A cool melon soup is an obvious choice. The cucumber tempers the sweetness of the melon, to which a bit of salty cheese is a fine counterpoint. Yogurt or kefir adds body and depth, while almonds add crunchy texture. Freshly ground pepper and basil olive oil provide spicy, grassy, anisey notes that pull it all together. Serve the soup with some bread and cheese, and perhaps a garden salad. Just be sure to buy green-fleshed melon so that your dinner doesn’t end up resembling primordial soup.

melon cucumber soup

Seriously, it tastes better than it looks!

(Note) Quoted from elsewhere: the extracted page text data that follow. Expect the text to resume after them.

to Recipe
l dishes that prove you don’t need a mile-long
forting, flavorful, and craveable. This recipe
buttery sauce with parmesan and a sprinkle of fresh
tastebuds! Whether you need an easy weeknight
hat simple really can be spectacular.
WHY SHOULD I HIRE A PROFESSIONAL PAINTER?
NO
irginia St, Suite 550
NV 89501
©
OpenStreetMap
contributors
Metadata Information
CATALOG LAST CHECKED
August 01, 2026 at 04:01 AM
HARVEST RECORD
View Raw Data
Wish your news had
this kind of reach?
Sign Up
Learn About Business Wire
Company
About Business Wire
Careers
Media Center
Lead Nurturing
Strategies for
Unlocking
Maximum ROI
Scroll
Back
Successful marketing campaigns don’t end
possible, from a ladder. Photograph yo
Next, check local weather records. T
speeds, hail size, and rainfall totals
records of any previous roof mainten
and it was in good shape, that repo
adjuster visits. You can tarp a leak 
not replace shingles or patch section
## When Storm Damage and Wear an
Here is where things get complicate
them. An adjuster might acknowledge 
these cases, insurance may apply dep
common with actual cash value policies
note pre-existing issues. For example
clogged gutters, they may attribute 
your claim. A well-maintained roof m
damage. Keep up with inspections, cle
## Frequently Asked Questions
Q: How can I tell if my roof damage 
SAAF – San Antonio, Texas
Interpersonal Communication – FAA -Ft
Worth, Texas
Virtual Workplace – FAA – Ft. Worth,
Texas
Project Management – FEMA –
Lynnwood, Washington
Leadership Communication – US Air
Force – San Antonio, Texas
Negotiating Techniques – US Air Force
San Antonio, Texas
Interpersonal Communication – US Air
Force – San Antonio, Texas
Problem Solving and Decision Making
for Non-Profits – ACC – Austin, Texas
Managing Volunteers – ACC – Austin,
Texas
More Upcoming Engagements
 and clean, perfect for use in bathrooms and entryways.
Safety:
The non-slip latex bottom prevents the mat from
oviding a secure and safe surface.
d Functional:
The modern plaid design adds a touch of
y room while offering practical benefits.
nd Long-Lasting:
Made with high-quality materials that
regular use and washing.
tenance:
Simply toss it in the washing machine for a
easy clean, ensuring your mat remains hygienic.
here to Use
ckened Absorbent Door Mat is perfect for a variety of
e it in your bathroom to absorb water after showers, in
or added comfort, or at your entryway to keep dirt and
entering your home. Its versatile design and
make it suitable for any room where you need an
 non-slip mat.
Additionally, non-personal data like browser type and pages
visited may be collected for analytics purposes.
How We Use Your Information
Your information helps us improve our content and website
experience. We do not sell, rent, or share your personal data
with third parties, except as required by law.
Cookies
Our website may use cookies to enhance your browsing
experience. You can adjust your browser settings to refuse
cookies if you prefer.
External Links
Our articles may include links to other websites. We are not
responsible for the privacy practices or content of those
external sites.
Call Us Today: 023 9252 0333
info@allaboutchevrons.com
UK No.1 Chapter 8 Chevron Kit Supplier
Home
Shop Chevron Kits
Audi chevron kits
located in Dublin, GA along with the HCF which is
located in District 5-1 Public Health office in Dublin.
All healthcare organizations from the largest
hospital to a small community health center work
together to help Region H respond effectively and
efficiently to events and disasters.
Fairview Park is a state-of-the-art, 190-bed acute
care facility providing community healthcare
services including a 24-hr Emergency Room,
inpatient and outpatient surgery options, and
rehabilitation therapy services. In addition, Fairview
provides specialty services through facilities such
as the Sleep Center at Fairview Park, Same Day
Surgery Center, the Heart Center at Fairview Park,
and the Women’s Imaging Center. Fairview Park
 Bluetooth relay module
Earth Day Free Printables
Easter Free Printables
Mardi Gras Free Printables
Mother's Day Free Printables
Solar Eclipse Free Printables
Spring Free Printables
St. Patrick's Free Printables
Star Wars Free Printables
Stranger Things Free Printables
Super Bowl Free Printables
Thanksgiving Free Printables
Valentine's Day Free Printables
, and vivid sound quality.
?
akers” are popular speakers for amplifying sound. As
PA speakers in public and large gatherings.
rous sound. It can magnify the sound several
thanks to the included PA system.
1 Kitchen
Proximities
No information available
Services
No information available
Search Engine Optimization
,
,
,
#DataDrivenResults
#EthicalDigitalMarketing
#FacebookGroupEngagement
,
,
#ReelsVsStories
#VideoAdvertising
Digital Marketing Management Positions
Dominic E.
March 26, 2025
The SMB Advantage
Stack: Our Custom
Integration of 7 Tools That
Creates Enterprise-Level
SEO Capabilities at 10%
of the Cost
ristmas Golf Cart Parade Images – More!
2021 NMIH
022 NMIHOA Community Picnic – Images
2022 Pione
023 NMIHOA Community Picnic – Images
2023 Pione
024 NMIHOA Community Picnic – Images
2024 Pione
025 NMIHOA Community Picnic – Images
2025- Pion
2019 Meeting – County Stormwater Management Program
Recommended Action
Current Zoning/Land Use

melon cucumber soup with yogurt and basil olive oil

1 medium melon, halved and seeded (I used cantalope, but honeydew is fine too)
1 small cucumber or about a 6 inch chunk of English hothouse cucumber
1 handful basil leaves
olive oil
kefir or yogurt
aged myzithra cheese or ricotta salata
salt and pepper to taste
raw or toasted almonds

  • Scoop out the melon flesh, cut the cucumber into large chunks and place in a blender.
  • Pulverize the melon and cucumber until liquid. Pour into bowls.
  • Using a blender, food processor, or stick blender, pulverize the basil with the olive oil.
  • Pour some kefir into each bowl of soup, about a quarter cup, or more if you like. If using yogurt, whip the yogurt until smooth and then add it to the soup.
  • Crumble some myzithra cheese into each bowl, and season with freshly ground pepper. Drizzle the basil oil on top.
  • Taste and correct seasoning. You probably won’t need much salt since the myzithra cheese is plenty salty. Garnish with raw or toasted almonds.